**Assigned task:** Verbatim copy, images removed: write out the entries below.

####

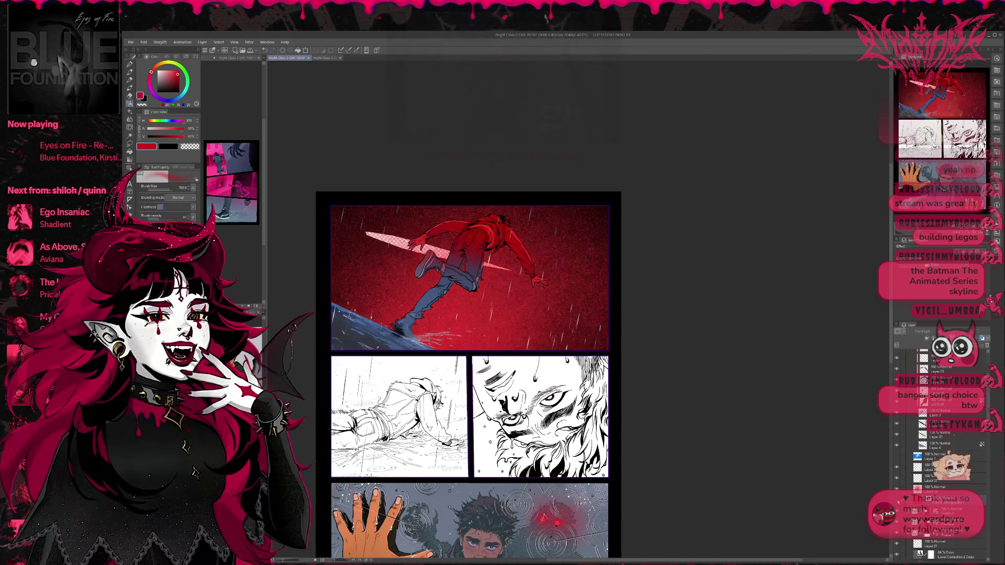
left_click(897, 501)
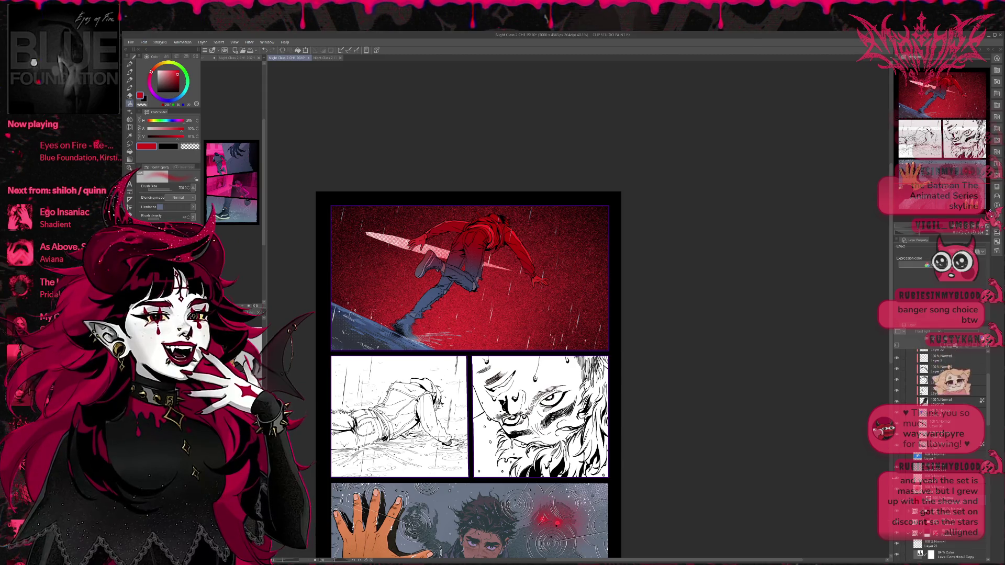
Select the Tone and colour layers, remove the pale diagonal streak, and hide Hard Light layer 46.
left_click(953, 501)
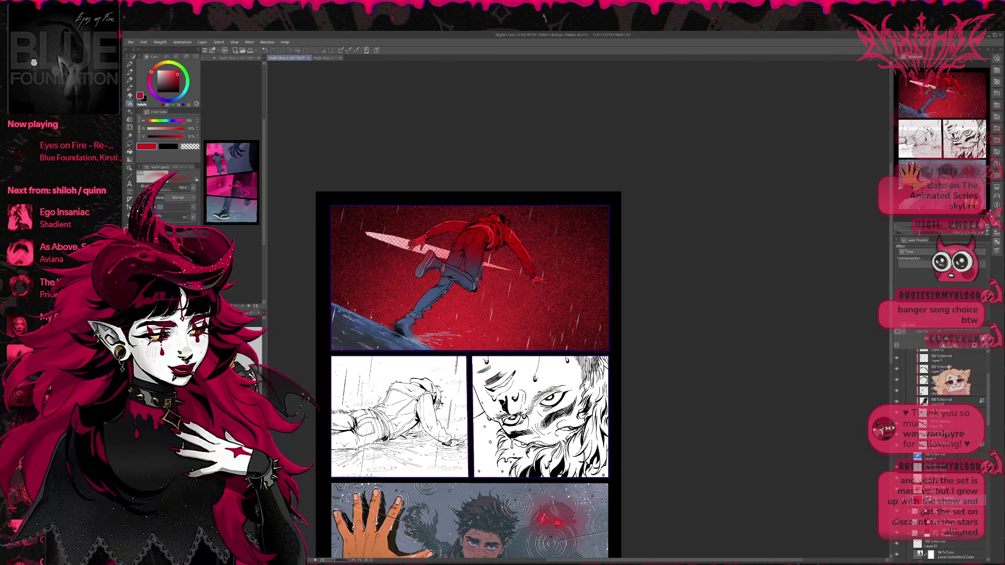
left_click(942, 545)
left_click(131, 65)
key("j")
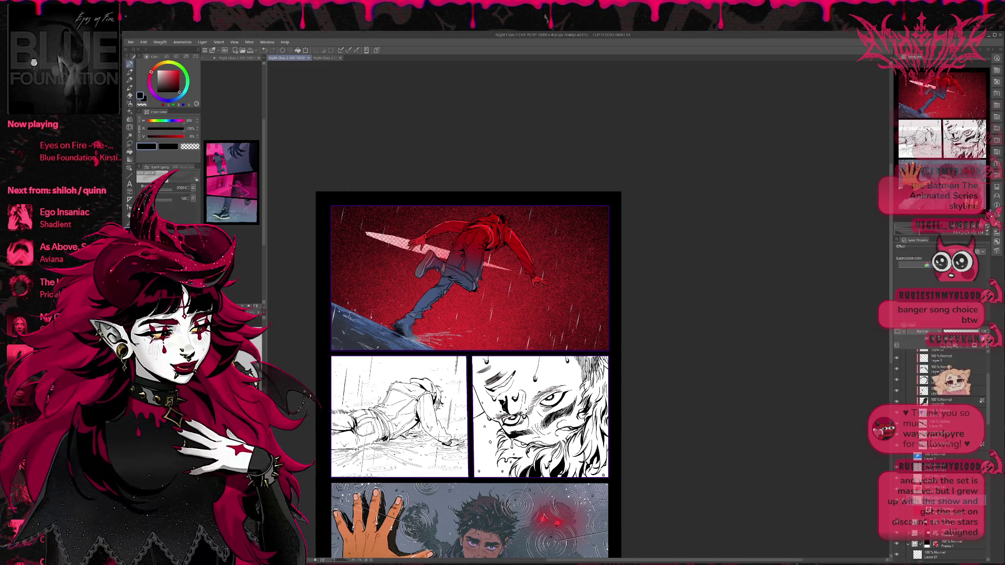
key("ctrl+z")
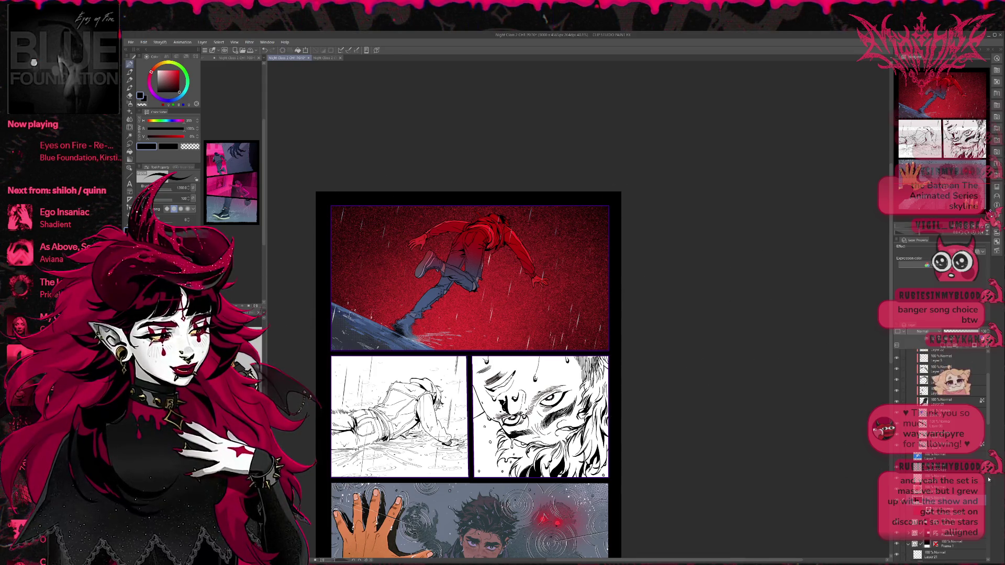
scroll(990, 479, "up", 5)
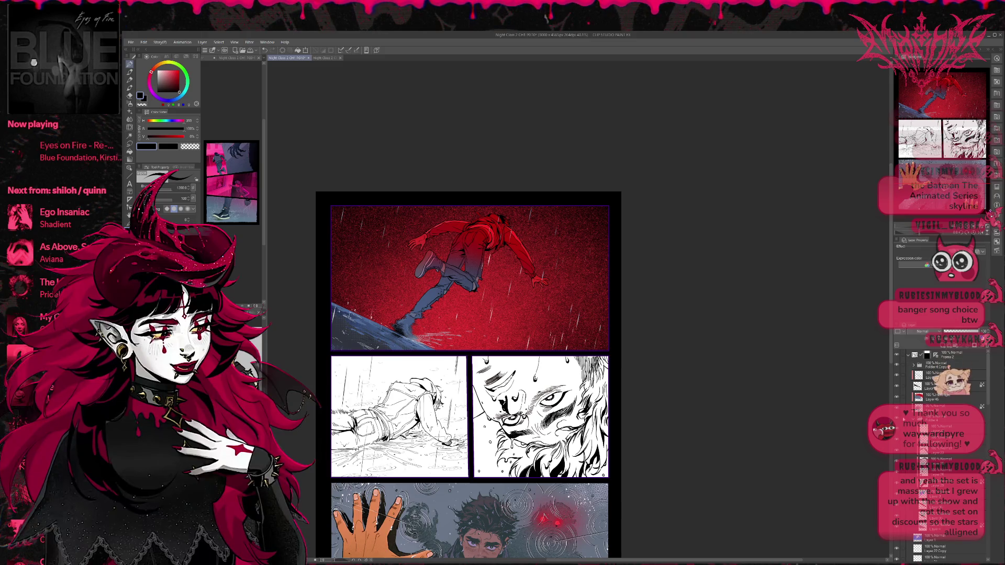
left_click(896, 397)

####

**Result:**
left_click(897, 501)
Select the Tone and colour layers, remove the pale diagonal streak, and hide Hard Light layer 46.
left_click(953, 501)
left_click(942, 545)
left_click(131, 65)
key("j")
key("ctrl+z")
scroll(990, 479, "up", 5)
left_click(896, 397)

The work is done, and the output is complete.